Collectively, we believe that the similarities in the mechanisms of these two drugs far outweigh their differences, and their efficacy and resistance cannot be reasonably compared. Moreover, the sample size calculation was conducted based on the premise that the two drugs are similar. After careful consideration, we believe that overanalyzing the differences between neratinib and pyrotinib would shift the focus of this manuscript. Therefore, we did not discuss their differences in the article.
(2) Please make sure that a total of 141 patients were enrolled in the study, 38 patients had a treatment duration of less than or equal to 6 months, and a total of 92 and 31 patients completed 1-year and 6-month treatment of extended adjuvant pyrotinib, respectively, which means 7 patients had a treatment duration of fewer than 6 months.
Thank you for raising this relevant question. There were 141 patients enrolled in the study and received study treatment, and a total of 92 and 31 patients completed 1-year and 6-month treatment of extended adjuvant pyrotinib. Of the remaining 18 patients, 16 patients had a treatment duration of fewer than 6 months, and 2 patients had a treatment duration longer than 6 months but less than 1 year.
(3) The previous surgery history should be provided, and how many patients received lumpectomy, and mastectomy.
Thank you for your suggestion. All patients in the present study underwent breast cancer surgery.
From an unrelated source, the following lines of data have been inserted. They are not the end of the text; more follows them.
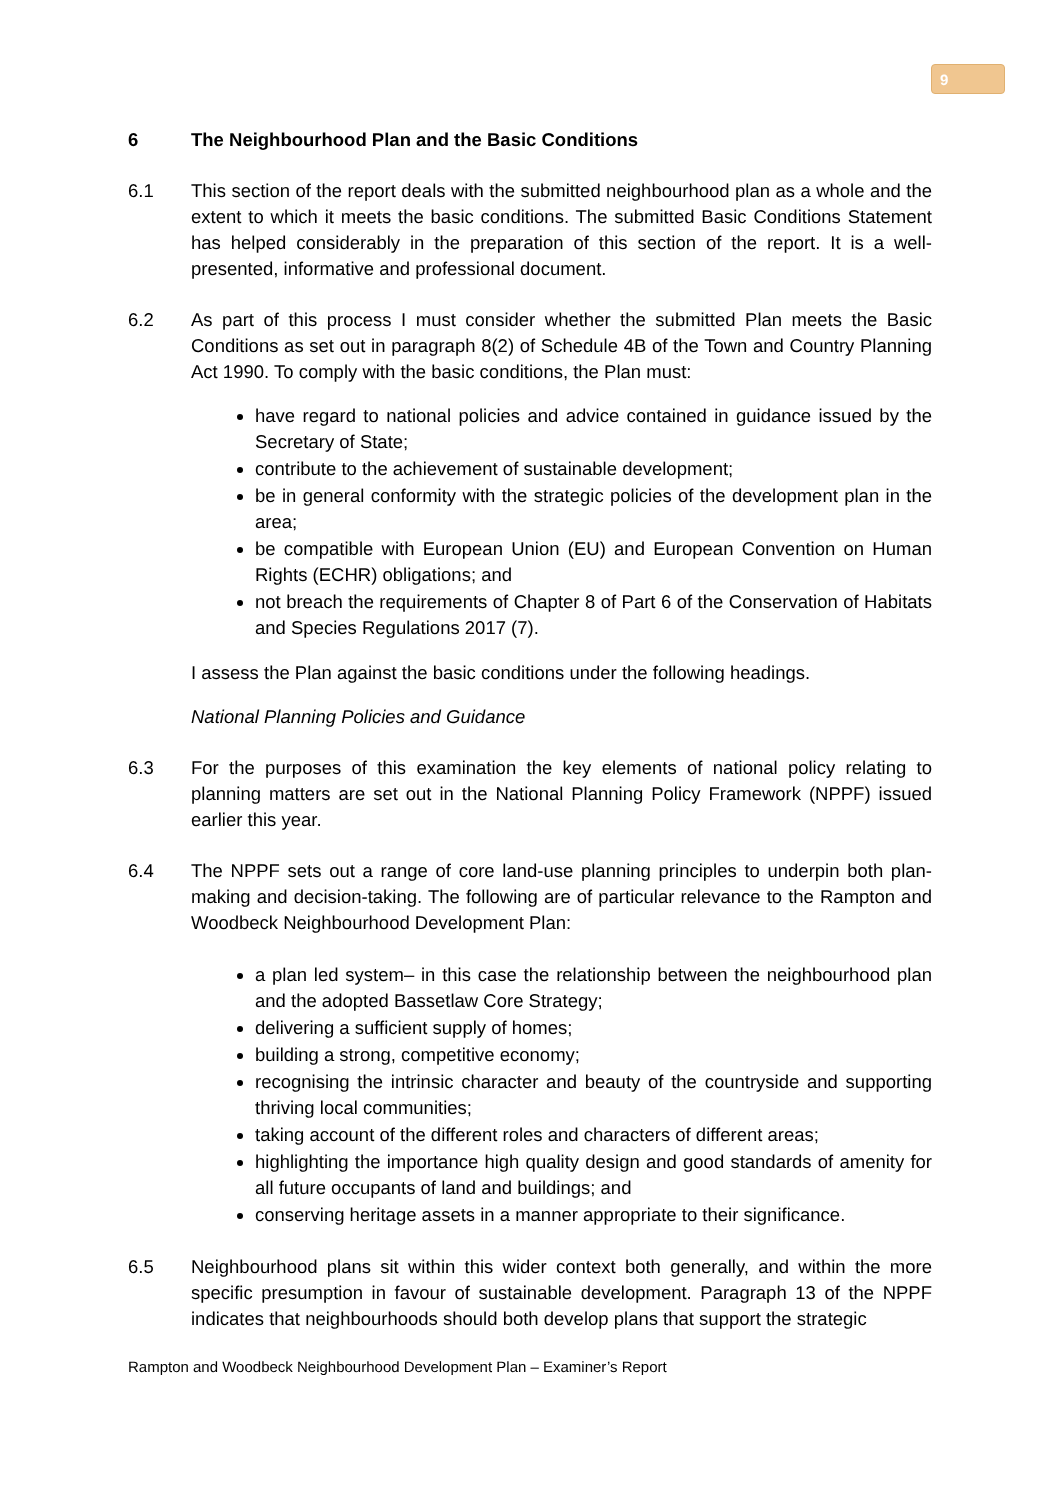9
6 The Neighbourhood Plan and the Basic Conditions
6.1 This section of the report deals with the submitted neighbourhood plan as a whole and the extent to which it meets the basic conditions. The submitted Basic Conditions Statement has helped considerably in the preparation of this section of the report. It is a well-presented, informative and professional document.
6.2 As part of this process I must consider whether the submitted Plan meets the Basic Conditions as set out in paragraph 8(2) of Schedule 4B of the Town and Country Planning Act 1990. To comply with the basic conditions, the Plan must:
have regard to national policies and advice contained in guidance issued by the Secretary of State;
contribute to the achievement of sustainable development;
be in general conformity with the strategic policies of the development plan in the area;
be compatible with European Union (EU) and European Convention on Human Rights (ECHR) obligations; and
not breach the requirements of Chapter 8 of Part 6 of the Conservation of Habitats and Species Regulations 2017 (7).
I assess the Plan against the basic conditions under the following headings.
National Planning Policies and Guidance
6.3 For the purposes of this examination the key elements of national policy relating to planning matters are set out in the National Planning Policy Framework (NPPF) issued earlier this year.
6.4 The NPPF sets out a range of core land-use planning principles to underpin both plan-making and decision-taking. The following are of particular relevance to the Rampton and Woodbeck Neighbourhood Development Plan:
a plan led system– in this case the relationship between the neighbourhood plan and the adopted Bassetlaw Core Strategy;
delivering a sufficient supply of homes;
building a strong, competitive economy;
recognising the intrinsic character and beauty of the countryside and supporting thriving local communities;
taking account of the different roles and characters of different areas;
highlighting the importance high quality design and good standards of amenity for all future occupants of land and buildings; and
conserving heritage assets in a manner appropriate to their significance.
6.5 Neighbourhood plans sit within this wider context both generally, and within the more specific presumption in favour of sustainable development. Paragraph 13 of the NPPF indicates that neighbourhoods should both develop plans that support the strategic
Rampton and Woodbeck Neighbourhood Development Plan – Examiner’s Report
Unfortunately, we did not collect data on the specific types of surgeries performed.
Recommendations for the authors:
Reviewing Editor:
I have carefully reviewed the content and findings of your study, and while I recognize the potential impact of your research, there are several critical aspects that need to be addressed to fully appreciate the contribution of your work.
Significance of Findings:
Your study provides valuable insights into the efficacy and safety of pyrotinib as an extended adjuvant therapy following trastuzumab-based treatment in patients with high-risk HER2-positive breast cancer. The 2-year invasive disease-free survival (iDFS) rate of 94.59% is notably high and suggests that pyrotinib could be a promising option for patients who have completed trastuzumab therapy. This is particularly significant given the unmet need for effective therapies that can extend disease-free survival in this patient population.
Strength of Evidence:
The strength of the evidence presented is supported by the multicenter phase II trial design, which included a substantial number of patients across 23 centers in China. The rigorous methodology, including the use of the Kaplan-Meier method for estimating iDFS and the application of the Brookmeyer-Crowley method for confidence intervals, adds to the credibility of your findings. However, the single-arm study design without a control group limits the ability to draw definitive conclusions about the comparative effectiveness of pyrotinib.
In conclusion, your study presents intriguing findings that contribute to the field of breast cancer therapy. However, the current evidence, while suggestive of pyrotinib's potential, requires further validation in controlled trials to confirm its efficacy and optimal use in clinical practice. I encourage you to address the issues raised and consider resubmitting a revised version of your work.
Thank you for your comments. We acknowledge the limitation of our single-arm study design without a control group and agree that it restricts definitive conclusions about the comparative effectiveness of pyrotinib. This limitation was noted in our manuscript. Furthermore, we have revised our manuscript in response to the issues raised by the reviewers.